Decorator for blocks
By lines that begin with '//@', you can assign certain attributes to its succeeding block.
For example,
//@class[class_name]
!!A section with a class name
paragraph
will be rendered as
<div class="class_name">
<h2>A section with a class name
</h2>
<p>
paragraph
</p>
<!-- end of class_name -->
</div>
Defining sections
When a certain part of a document is enclosed by //@begin[section\_name]
and //@end[section\_name]
, HtmlFormat and its subclasses will convert the tags into <div> or <section> elements with id or class attributes.
!! title
paragraph 0
//@begin[main-part]
!!! main part subtitle 1
paragraph 1
!!! main part subtitle 2
paragraph 2
//@end[main-part]
//@begin[additional-part]
!!! additional part subtitle
paragraph 3
//@end[additional-part]
will be rendered as
<div class="section h2">
<h2> title
</h2>
<p>
paragraph 0
</p>
<div class="section main-part">
<div class="section h3">
<h3> main part subtitle 1
</h3>
<p>
paragraph 1
</p>
<!-- end of section h3 -->
</div>
<div class="section h3">
<h3> main part subtitle 2
</h3>
<p>
paragraph 2
</p>
<!-- end of section h3 -->
</div>
<!-- end of section main-part -->
</div>
<div class="section additional-part">
<div class="section h3">
<h3> additional part subtitle
</h3>
<p>
paragraph 3
</p>
<!-- end of section h3 -->
</div>
<!-- end of section additional-part -->
</div>
<!-- end of section h2 -->
</div>
Not Implemented Yet
Visitor classes
Please note that some of the following classes are implemented partly or not tested well.

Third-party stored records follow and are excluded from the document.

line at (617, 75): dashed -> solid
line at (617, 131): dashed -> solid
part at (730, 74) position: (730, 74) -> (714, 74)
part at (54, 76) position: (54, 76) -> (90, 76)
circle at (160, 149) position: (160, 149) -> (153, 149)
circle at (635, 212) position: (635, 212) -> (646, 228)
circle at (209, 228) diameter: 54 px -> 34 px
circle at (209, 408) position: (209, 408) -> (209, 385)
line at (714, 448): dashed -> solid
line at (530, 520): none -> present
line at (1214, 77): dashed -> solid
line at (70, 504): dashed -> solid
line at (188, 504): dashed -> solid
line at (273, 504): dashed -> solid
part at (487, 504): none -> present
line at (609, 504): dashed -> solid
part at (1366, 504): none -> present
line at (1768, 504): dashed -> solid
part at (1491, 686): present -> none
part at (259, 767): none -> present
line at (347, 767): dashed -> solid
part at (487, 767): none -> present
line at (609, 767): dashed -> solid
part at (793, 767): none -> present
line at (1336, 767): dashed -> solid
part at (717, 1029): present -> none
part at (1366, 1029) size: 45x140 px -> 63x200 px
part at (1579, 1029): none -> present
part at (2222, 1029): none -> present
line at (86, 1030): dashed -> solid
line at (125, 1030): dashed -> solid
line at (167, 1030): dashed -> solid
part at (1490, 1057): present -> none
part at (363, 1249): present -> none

Their class method (HtmlFormat|XhtmlFormat).format returns a tree of HtmlElement objects, and you can traverse the tree as in the following example.
#!/usr/bin/env ruby
require 'pseudohikiparser'
hiki_text = <<HIKI
!! heading
paragraph 1 that contains [[a link to a html file|http://www.example.org/example.html]]
paragraph 2 that contains [[a link to a pdf file|http://www.example.org/example.pdf]]
HIKI
html = HtmlFormat.format(hiki_text)
html.traverse do |elm|
if elm.kind_of? HtmlElement and elm.tagname == "a"
elm["class"] = "pdf" if /\.pdf\Z/o =~ elm["href"]
end
end
puts html.to_s
will print
<div class="section h2">
<h2> heading
</h2>
<p>
paragraph 1 that contains <a href="http://www.example.org/example.html">a link to a html file</a>
</p>
<p>
paragraph 2 that contains <a class="pdf" href="http://www.example.org/example.pdf">a link to a pdf file</a>
</p>
<!-- end of section h2 -->
</div>
This visitor is for HTML5.
Currently there aren't many differences with XhtmlFormat except for the handling of <section> elements.
This visitor removes markups from its input and returns plain texts. Below are examples
:tel:03-xxxx-xxxx
::03-yyyy-yyyy
:fax:03-xxxx-xxxx
will be rendered as
tel: 03-xxxx-xxxx
03-yyyy-yyyy
fax: 03-xxxx-xxxx
And
||cell 1-1||>>cell 1-2,3,4||cell 1-5
||cell 2-1||^>cell 2-2,3 3-2,3||cell 2-4||cell 2-5
||cell 3-1||cell 3-4||cell 3-5
||cell 4-1||cell 4-2||cell 4-3||cell 4-4||cell 4-5
will be rendered as
cell 1-1 cell 1-2,3,4 == == cell 1-5
cell 2-1 cell 2-2,3 3-2,3 == cell 2-4 cell 2-5
cell 3-1 || || cell 3-4 cell 3-5
cell 4-1 cell 4-2 cell 4-3 cell 4-4 cell 4-5
This visitor is for (Git Flavored) Markdown and just in experimental stage.
The following are a sample script and its output:
#!/usr/bin/env ruby
require 'pseudohiki/markdownformat'
md = PseudoHiki::MarkDownFormat.create
gfm = PseudoHiki::MarkDownFormat.create(gfm_style: true)
hiki = <<TEXT
!! The first heading
The first paragraph
||!header 1||!header 2
||''cell 1''||cell2
TEXT
tree = PseudoHiki::BlockParser.parse(hiki)
md_text = md.format(tree).to_s
gfm_text = gfm.format(tree).to_s
puts md_text
puts "--------------------"
puts gfm_text
(You will get the following output.)
## The first heading
The first paragraph
<table>
<tr><th>header 1</th><th>header 2</th></tr>
<tr><td><em>cell 1</em></td><td>cell2</td></tr>
</table>
--------------------
## The first heading
The first paragraph
|header 1|header 2|
|--------|--------|
|_cell 1_|cell2 |
Limitations
You cannot convert malformed lists with this visitor class. That means list items must be nested hierarchically and if you skip a level in the sequence of items, the result of coversions will be corrupted.
The following is an example of malformed list in which the first level is skipped:
**First item
**Second item